Okay so. I just… I don’t even know what to say. Anyone else ever feel like they’re just… running on empty? Like you just pulled off this HUGE thing, this MASSIVE accomplishment, and then you’re just… alone? I guess I’m just feeling really weird right now. Really flat. Like I should be happy but I’m just not.
So tonight, my restaurant, we won this big award. Like, THE big award. People were talking about it for weeks, months even. Chefs I respect, they were there, nodding, clapping. My name was called, and it was loud, you know? Everyone stood up. My staff, they worked their asses off for this, really truly. My partner was there, my kids, my parents even. My mom actually looked proud for once, which is kind of… something. We had this huge celebratory dinner after. Champagne, laughing, everyone taking pictures. So much noise. So much. It was exactly what I pictured, sort of. All those years, all those late nights, missing kids’ stuff, missing… everything. It was all for this, right?
But then everyone left. Everyone.

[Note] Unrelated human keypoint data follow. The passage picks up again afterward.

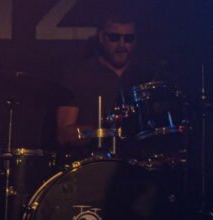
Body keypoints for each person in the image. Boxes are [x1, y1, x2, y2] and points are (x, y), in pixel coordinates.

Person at [56, 10, 154, 149]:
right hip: (93, 158)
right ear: (101, 37)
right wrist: (106, 130)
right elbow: (64, 134)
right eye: (114, 37)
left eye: (128, 38)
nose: (122, 45)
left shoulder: (147, 75)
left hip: (141, 158)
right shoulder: (77, 74)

Partner had to get home, kids had school tomorrow. My parents needed a ride to their place, and then my mom started complaining about her back so I had to make sure she took her pills, kind of like I always do. The kitchen was empty. Just me. And I was starving, right? But everything was put away. I didn’t even wanna look at another fancy dish. So I just… grabbed some leftover pasta from a staff meal. Cold. Ate it standing up. In the dark almost, just the pilot lights on the stoves humming. Just me and the hum. No cheers. No congratulations. Just the hum.
And that’s when it hit me. Like, I’m supposed to be on top of the world right now. This is it. The thing I worked my whole life for. And I’m eating cold spaghetti, alone, in a silent kitchen, thinking about my dad’s blood pressure meds. Like, what the HELL is that? Am I a bad person for feeling this way? Like I just wanted someone to… I don’t know. Just BE there. Just for a second. Without needing something from me. Just to exist.
Is this what it’s like? To get everything you want and still feel… hollow? I don’t get it. I really don’t. I guess maybe I just need to sleep. It’s probably just tiredness, right? I'm just… so tired. But it feels bigger than that. Way bigger. Like a big stupid empty hole. Ugh. Whatever.